Este nó em cujo centro está o Estado não de é desenho novo para a situação brasileira. Para encurtar as coisas, peço a atenção do leitor para este trecho de outro texto, o Manifesto Republicano de 1870:
“Atar o carro do Estado a dois locomotores que se dirigem para sentidos opostos é procurar a imobilidade, se as duas forças são iguais, ou a destruição de uma delas, se a outra lhe é superior. Para que um governo seja representativo, todos os poderes devem ser delegação da Nação, e não podendo haver direito sobre direito, (…) a soberania nacional só pode existir e ser praticada numa nação em que o parlamento seja eleito pela participação de todos os cidadãos e tenha suprema direção e pronuncie a última palavra nos negócios públicos. (…) Dessa verdade resulta que, quando um povo cede uma parte de sua soberania, não constitui um senhor, mas um servidor. Em consequência o funcionário tem que ser móvel, revocável, eletivo”.
Sei perfeitamente bem do tema original, a convivência das soberanias opostas do Poder Moderador dirigindo os negócios públicos através de funcionários não controlados pela sociedade e a soberania popular. Tenho imensas restrições a comparar metáforas.
Mas não encontro outro modo interior de sentir a ferida atual: gasto público definido como direito intocável e o direito igualmente intocável da sociedade de controlar despesas, centro da atual crise, aparecem em minha imaginação como os dois locomotores puxando em direções opostas.
Se for este o conflito, a imobilidade leva ao contrário do ajuste fiscal: seria apenas reflexo de uma situação que exige força cada vez maior para ser mantida – expressa na dívida, energia que se acumula como em placas tectônicas imóveis antes de ser liberada, para continuar explorando a metáfora do texto. Será que tal imagem histórica permite pressentir algo na crise presente?
Se permitir, talvez valha a pena considerar um ponto. Os republicanos de um século e meio atrás ao menos tinham uma vantagem para diagnosticar: a existência explícita de duas fontes diversas de força expressas na lei, e com ela luta de direito contra direito da representação eleita e do poder imperial.
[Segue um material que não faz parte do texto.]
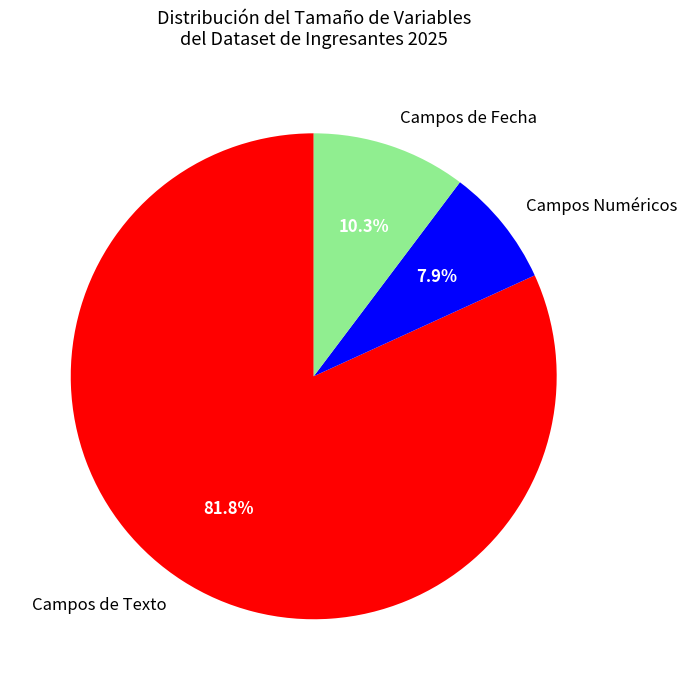

How many slices are in this pie chart?

3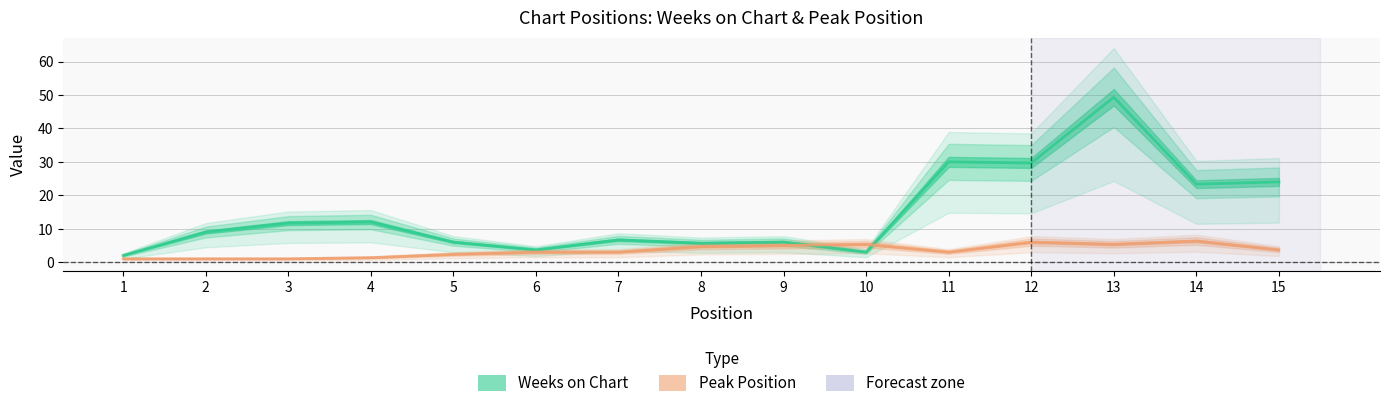

Read the Weeks on Chart value at 10.

3.0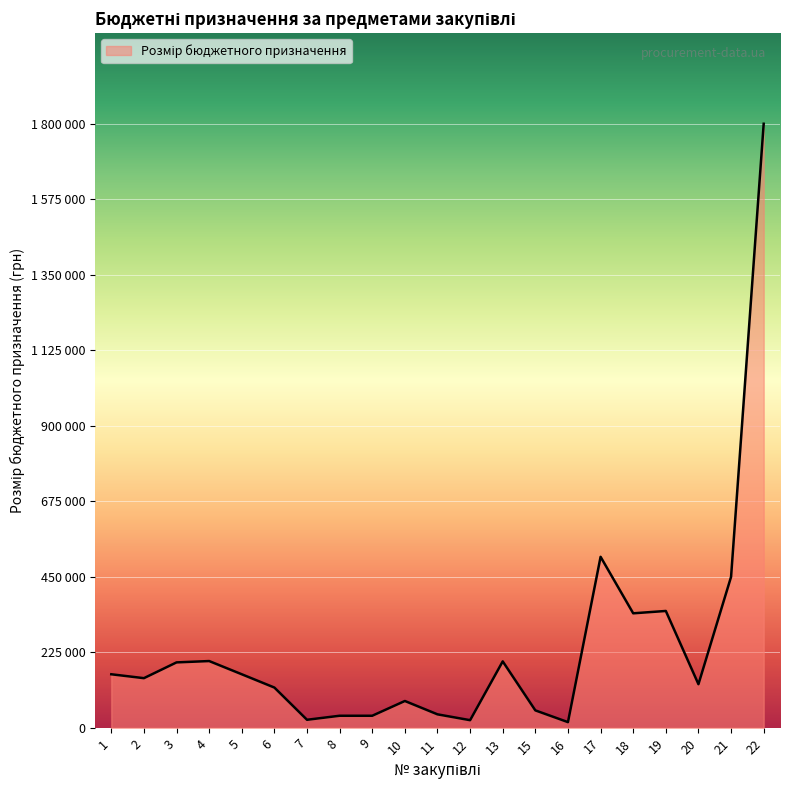

Does the chart display data point markers on the line(s)?

No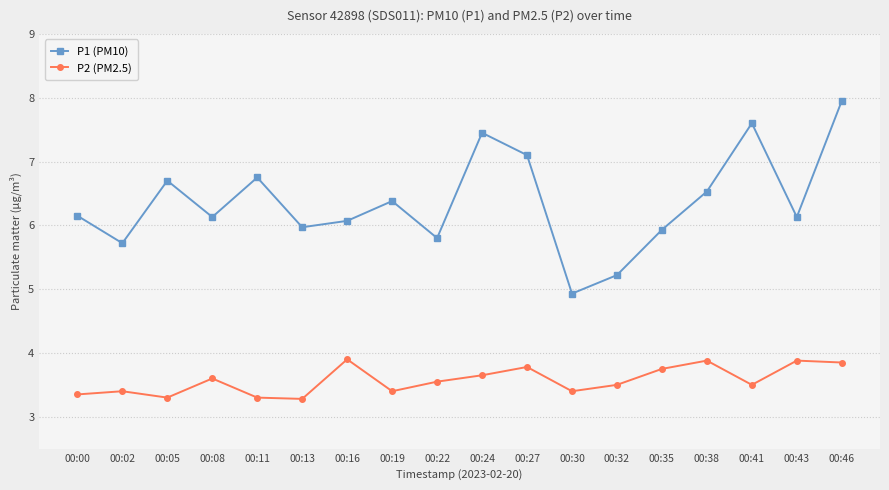

True or false: P1 (PM10) and P2 (PM2.5) cross at least once.

False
Assim podiam sugerir uma solução: remover um dos locomotores.
Na atual crise, todos os agentes relevantes pensam o problema do controle dos danos que o Estado brasileiro está fazendo à Nação como se a República tivesse cumprido tudo que prometia ao propor a remoção do Poder Moderador e houvesse apenas um soberano, um sistema político derivado dele, um orçamento que dispõe sobre o gasto nos limites da lei.
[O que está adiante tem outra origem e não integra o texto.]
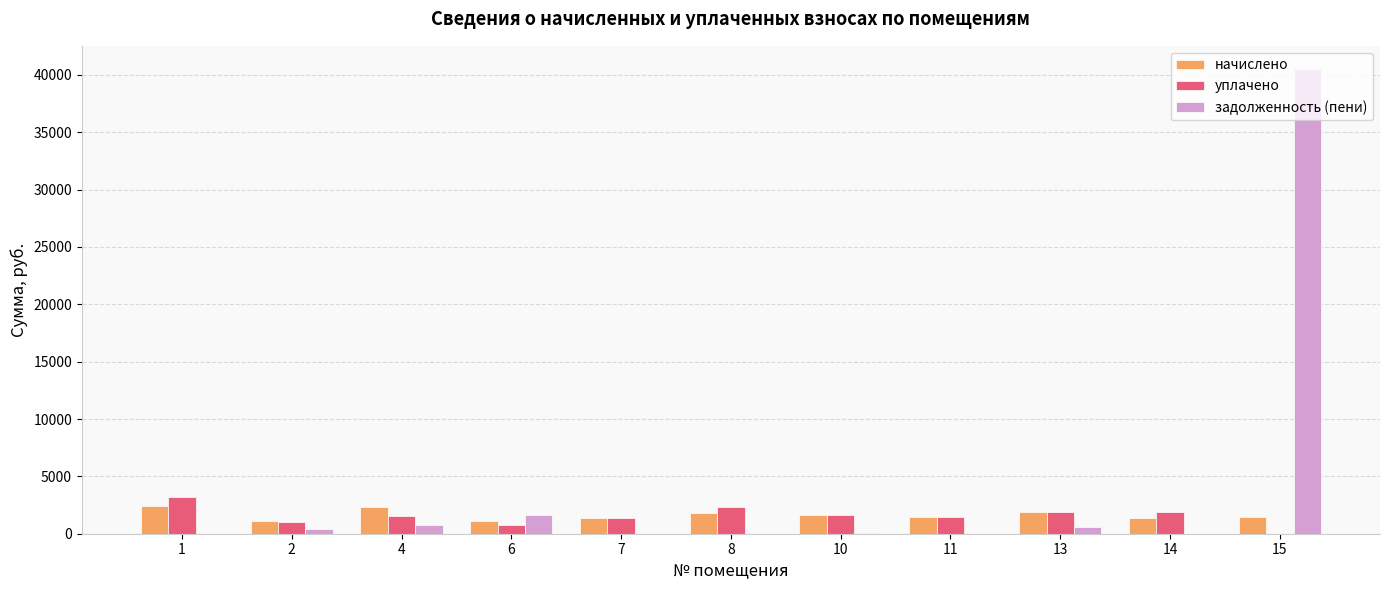

What is the total value across all series at 15?

42007.6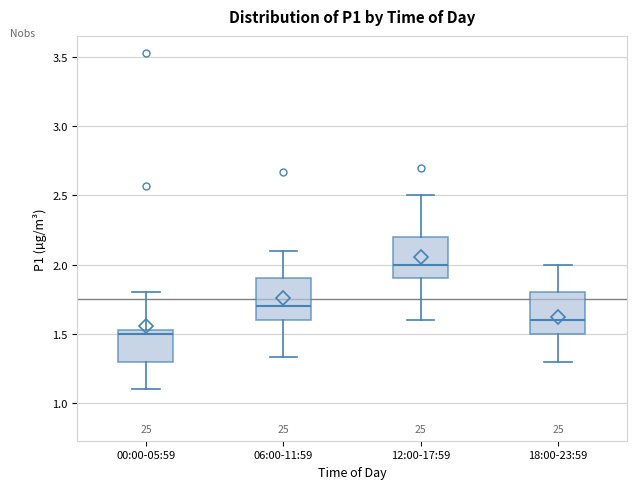

Which box's median line is the highest?

12:00-17:59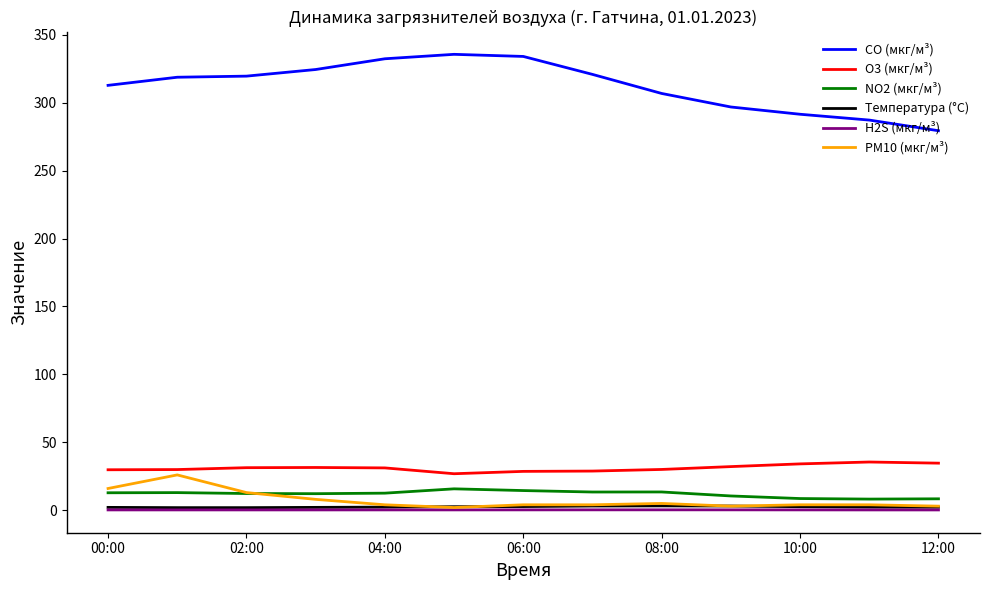

Which series has the largest total across all categories?

CO (мкг/м³)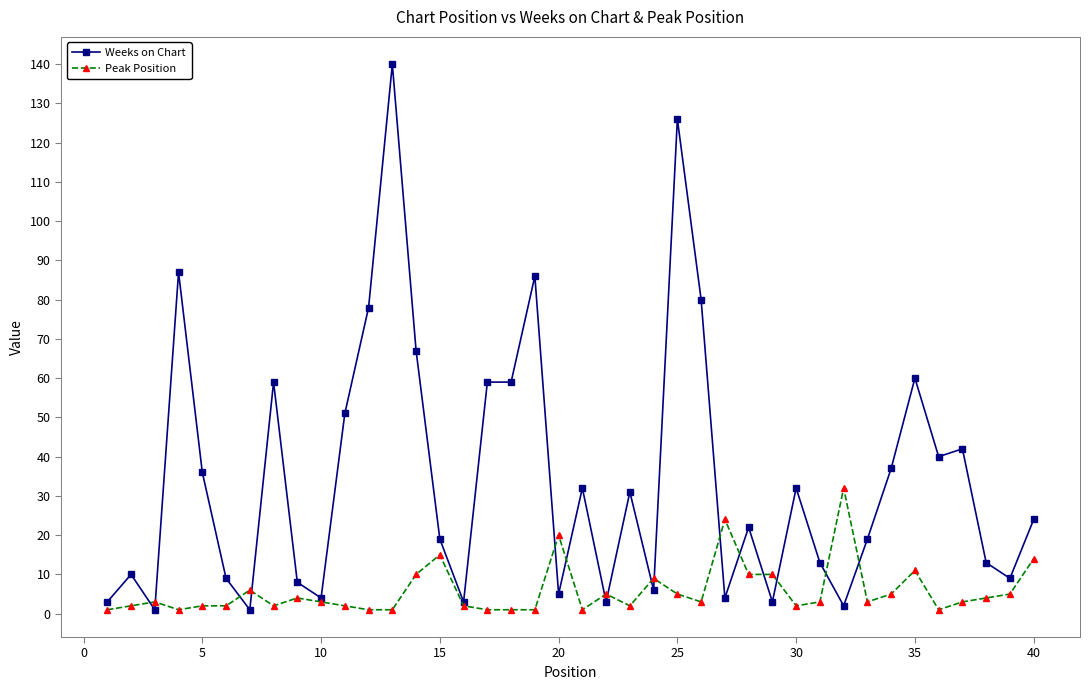

Which series has the widest spread of values?

Weeks on Chart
A metáfora pode permitir uma visada significativa em forma de pergunta: quem sabe o passado de soberanias opostas, poderes reservados a funcionários imóveis em relação ao soberano popular, além de gastos determinados por direito e que não estão sob controle dos cidadãos, não tenha sido eliminado tanto quanto desejavam os republicanos?
Neste caso, a crise brasileira teria eventualmente o caráter histórico de um acerto mais que secular com velhos problemas – e as soluções dependeriam de seu conhecimento como problemas. Minha experiência de historiador coloca-me esta incômoda minhoca – e espero que algum leitor me liberte dela.